→ AVAILABLE DATA:
━━━━━━━━━━━━━━━━━━━━

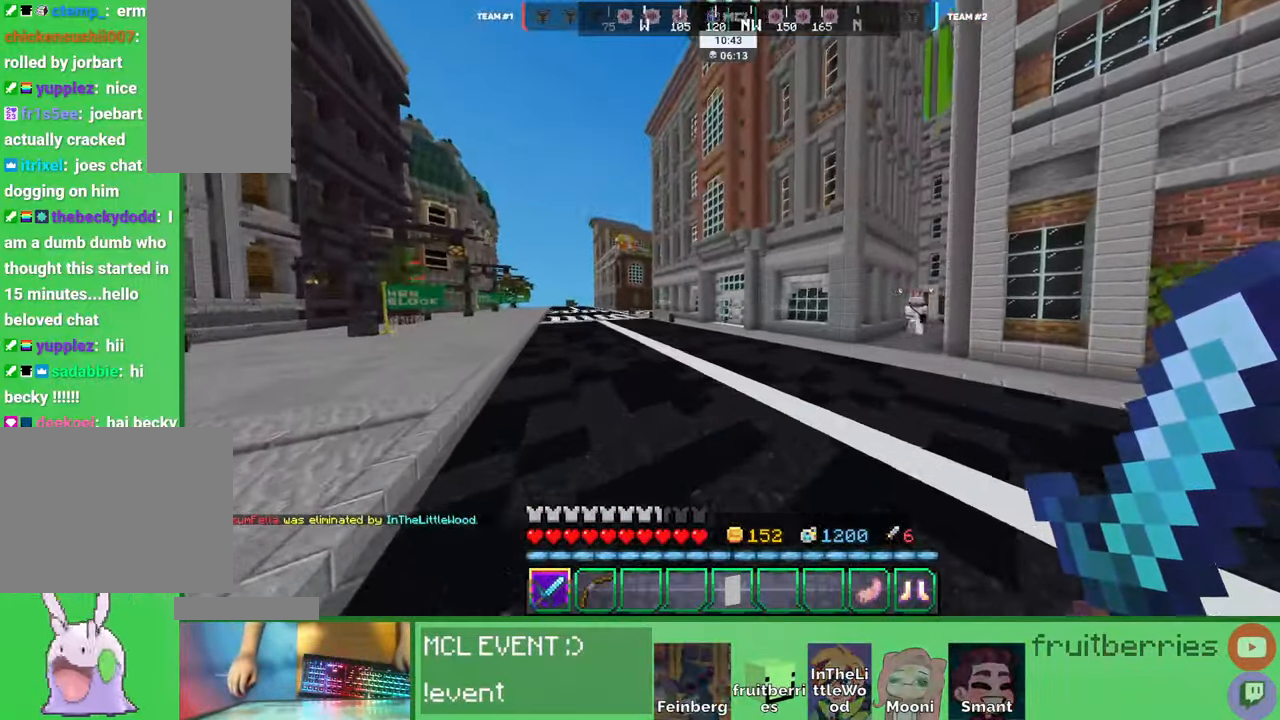
{"keys": ["a"], "mouse": [], "events": [[33, "space", "up"], [400, "w", "up"]]}
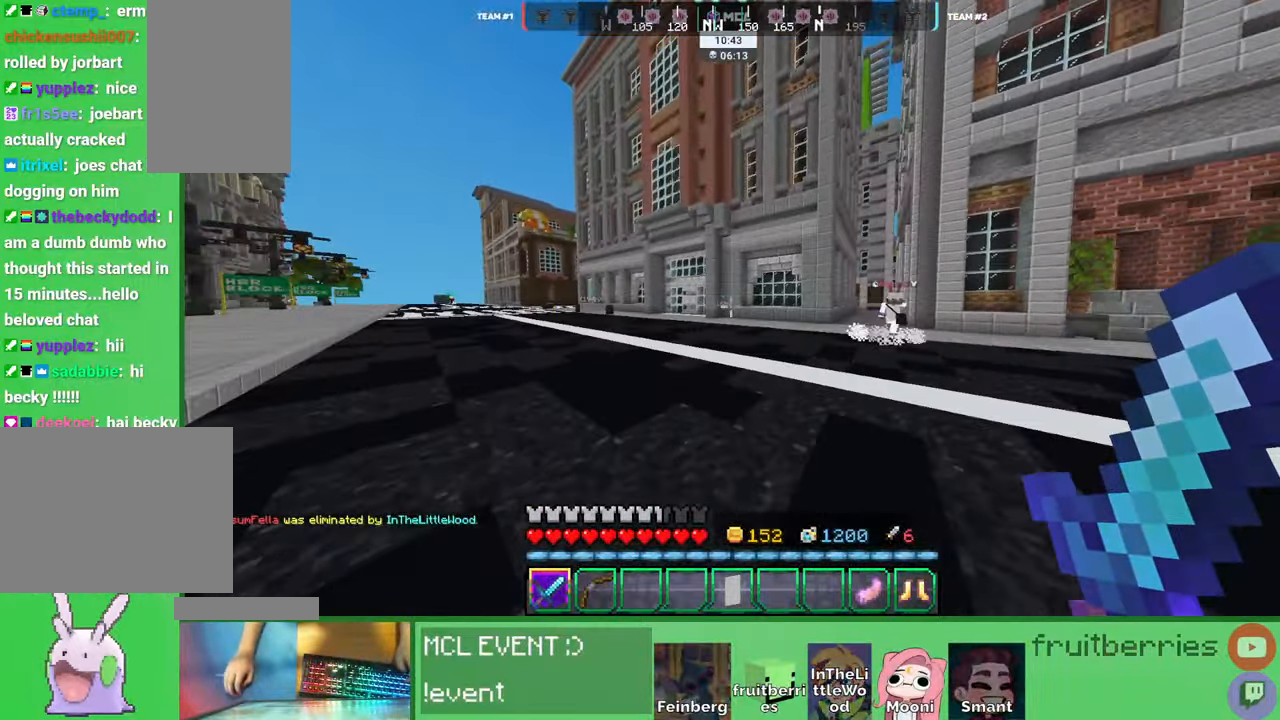
{"keys": ["d"], "mouse": [], "events": [[366, "mouse_right", "down"], [450, "a", "up"], [450, "d", "down"], [483, "mouse_right", "up"], [483, "w", "down"], [500, "w", "up"]]}
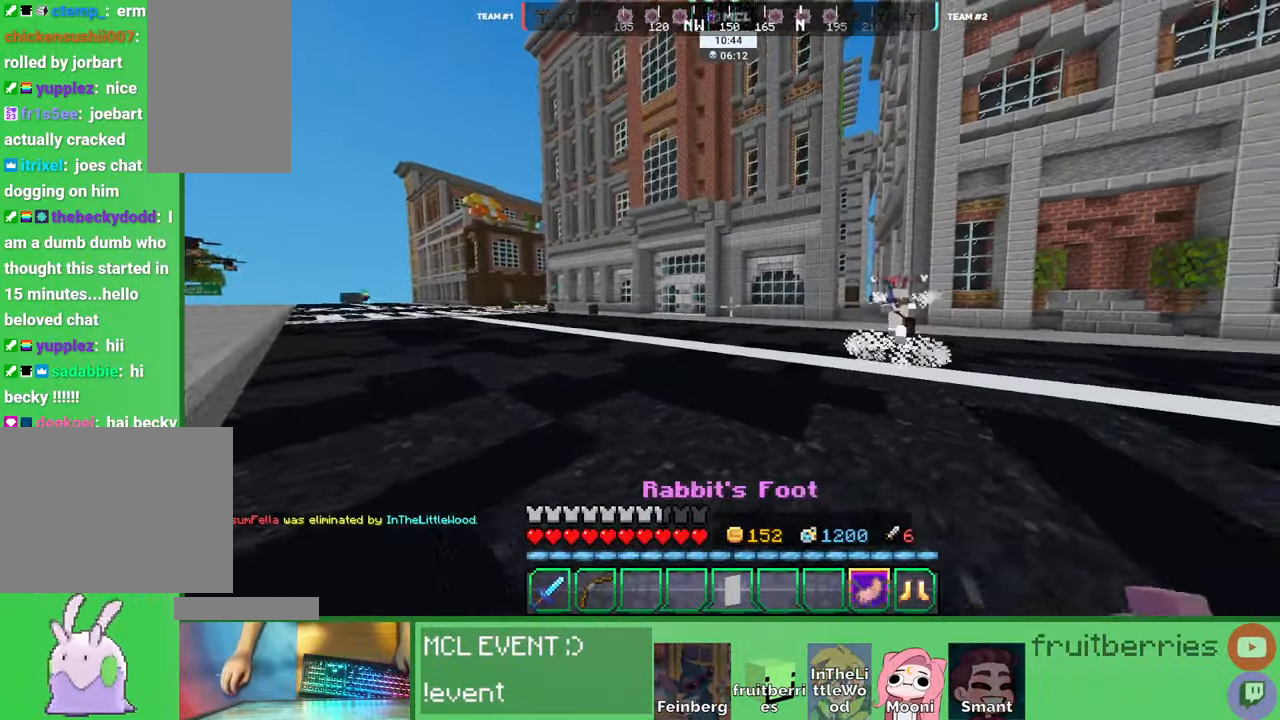
{"keys": ["a", "d", "w"], "mouse": ["left"], "events": [[16, "w", "down"], [133, "mouse_left", "down"], [200, "mouse_left", "up"], [233, "mouse_left", "down"], [283, "mouse_left", "up"], [316, "mouse_left", "down"], [383, "mouse_left", "up"], [416, "mouse_left", "down"], [483, "mouse_left", "up"], [500, "a", "down"], [500, "mouse_left", "down"]]}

━━━━━━━━━━━━━━━━━━━━

→ TASK BRIEF: From the material above, report how many lines contain the word "down", giving only the number.

→ TASK ANSWER: 2